Haemophilus parainfluenzae is an opportunistic bacteria, which means that it can live in the host without causing problems. But in certain circumstances, when, for example, the immune system is weak, it can cause serious diseases that can even be life-threatening.
Antibiotic resistance is a natural phenomenon in which bacteria adapt and evolve to become resistant to antibiotic treatment. However, the misuse of these drugs in people and animals accelerates the process, making it one of the biggest public health problems worldwide.
In the case of H. parainfluenzae, the acquisition of resistance can occur through punctual mutations in the genome or by the addition of new genes that confer resistance. This second mechanism takes place thanks to the existence of small DNA fragments, called transposons, with the ability to move self-sufficiently, a common mechanism in many bacterial species.
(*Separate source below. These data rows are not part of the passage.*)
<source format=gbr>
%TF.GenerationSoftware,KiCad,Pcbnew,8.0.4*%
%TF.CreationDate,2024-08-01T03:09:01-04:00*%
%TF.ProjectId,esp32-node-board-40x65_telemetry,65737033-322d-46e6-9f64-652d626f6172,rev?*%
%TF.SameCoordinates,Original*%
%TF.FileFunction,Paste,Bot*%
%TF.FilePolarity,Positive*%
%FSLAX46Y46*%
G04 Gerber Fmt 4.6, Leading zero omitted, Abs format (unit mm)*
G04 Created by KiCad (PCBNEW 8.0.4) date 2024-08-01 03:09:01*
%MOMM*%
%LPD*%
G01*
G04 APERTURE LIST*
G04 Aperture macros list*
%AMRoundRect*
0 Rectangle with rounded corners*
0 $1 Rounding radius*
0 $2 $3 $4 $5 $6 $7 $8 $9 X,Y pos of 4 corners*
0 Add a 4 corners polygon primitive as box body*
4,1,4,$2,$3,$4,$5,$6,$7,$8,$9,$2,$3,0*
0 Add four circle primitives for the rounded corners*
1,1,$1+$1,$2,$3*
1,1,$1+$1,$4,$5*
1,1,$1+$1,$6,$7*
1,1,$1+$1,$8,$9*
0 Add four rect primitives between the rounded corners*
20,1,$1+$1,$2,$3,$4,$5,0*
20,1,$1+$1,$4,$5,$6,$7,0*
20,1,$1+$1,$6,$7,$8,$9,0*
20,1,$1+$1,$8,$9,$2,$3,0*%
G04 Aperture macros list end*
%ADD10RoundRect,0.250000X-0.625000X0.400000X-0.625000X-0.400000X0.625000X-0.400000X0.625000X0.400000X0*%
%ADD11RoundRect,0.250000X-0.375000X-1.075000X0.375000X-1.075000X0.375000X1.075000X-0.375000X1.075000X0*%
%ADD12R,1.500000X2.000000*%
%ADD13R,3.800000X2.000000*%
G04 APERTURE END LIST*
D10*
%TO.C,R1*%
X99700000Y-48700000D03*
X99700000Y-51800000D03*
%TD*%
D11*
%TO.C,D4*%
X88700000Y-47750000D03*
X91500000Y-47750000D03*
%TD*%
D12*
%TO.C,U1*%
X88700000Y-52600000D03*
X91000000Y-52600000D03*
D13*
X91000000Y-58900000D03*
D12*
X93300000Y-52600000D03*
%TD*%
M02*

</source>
The research group in Epidemiology of Bacterial Infections of the Bellvitge Biomedical Research Institute (IDIBELL) and the Bellvitge University Hospital (HUB), led by Dr. Sara Martí together with Dr. Carmen Ardanuy, have carried out a genomic study to characterize in detail the mechanisms of acquisition of resistance of H. parainfluenzae isolated from the urogenital and respiratory tracts. This study has been part of two doctoral theses that were defended at the Bellvitge campus last July by two members of the microbiology service, Yanik Sierra and Aida González.
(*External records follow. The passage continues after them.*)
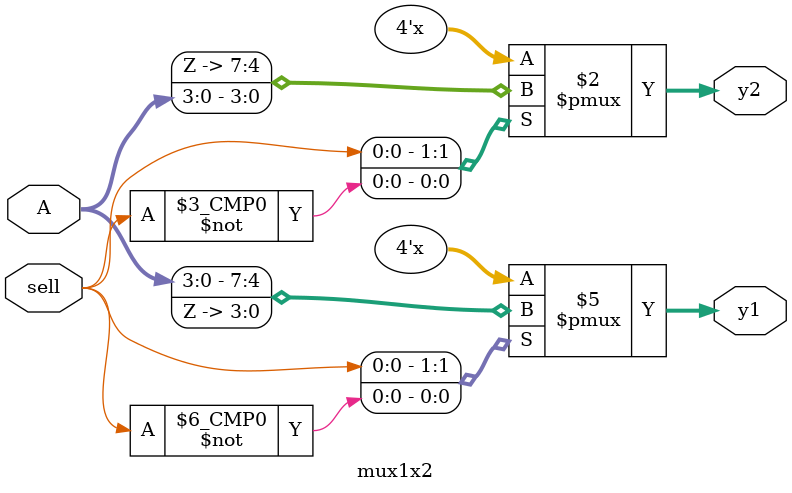
<source format=v>
module mux1x2(A,sell,y1,y2);
    input [3:0]A;
	inout sell;
	output reg [3:0]y1,y2;
	
always @(*)
	begin
	case(sell)
		1'b1 : begin
			y1 = A;
			y2 = 4'bz;
		end
		1'b0 : begin
			y2 = A;
			y1 = 4'bz;
		end
		default: begin 
			y1 = 4'bx; 
			y2 = 4'bx;
		end
	endcase
	end
endmodule
</source>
The results, published in the Journal of Antimicrobial Chemotherapy, have identified large mobile DNA fragments that contain up to three transposons that confer resistance to different antibiotics. This, according to Dr. Martí, indicates that “the transferable elements could be playing a very important role in the transmission of resistance”, and adds, “these elements could contribute to the spread of this resistance from some bacteria to others“.
Recent studies of the same group had reported that strains of H. parainfluenzae isolated from the urogenital tract, and resistant to various antibiotics, had developed polysaccharide capsules, a characteristic not described so far in this bacterial species. “These envelopes composed of sugars are considered a virulence factor since they protect bacteria from attack by the immune system and other aggressions,” says Dr. Ardanuy.
The genomic analyzes carried out in the current study have only found the coding genes for the capsule in those strains isolated from the urogenital tract, which according to Drs. Martí and Ardanuy, could indicate the ability of H. parainfluenzae to adapt to different environments.
The Bellvitge Biomedical Research Institute (IDIBELL) is a biomedical research center created in 2004. It is participated by the Bellvitge University Hospital and the Viladecans Hospital of the Catalan Institute of Health, the Catalan Institute of Oncology, the University of Barcelona and the City Council of L’Hospitalet de Llobregat.
IDIBELL is a member of the Campus of International Excellence of the University of Barcelona HUBc and is part of the CERCA institution of the Generalitat de Catalunya. In 2009 it became one of the first five Spanish research centers accredited as a health research institute by the Carlos III Health Institute. In addition, it is part of the “HR Excellence in Research” program of the European Union and is a member of EATRIS and REGIC. Since 2018, IDIBELL has been an Accredited Center of the AECC Scientific Foundation (FCAECC).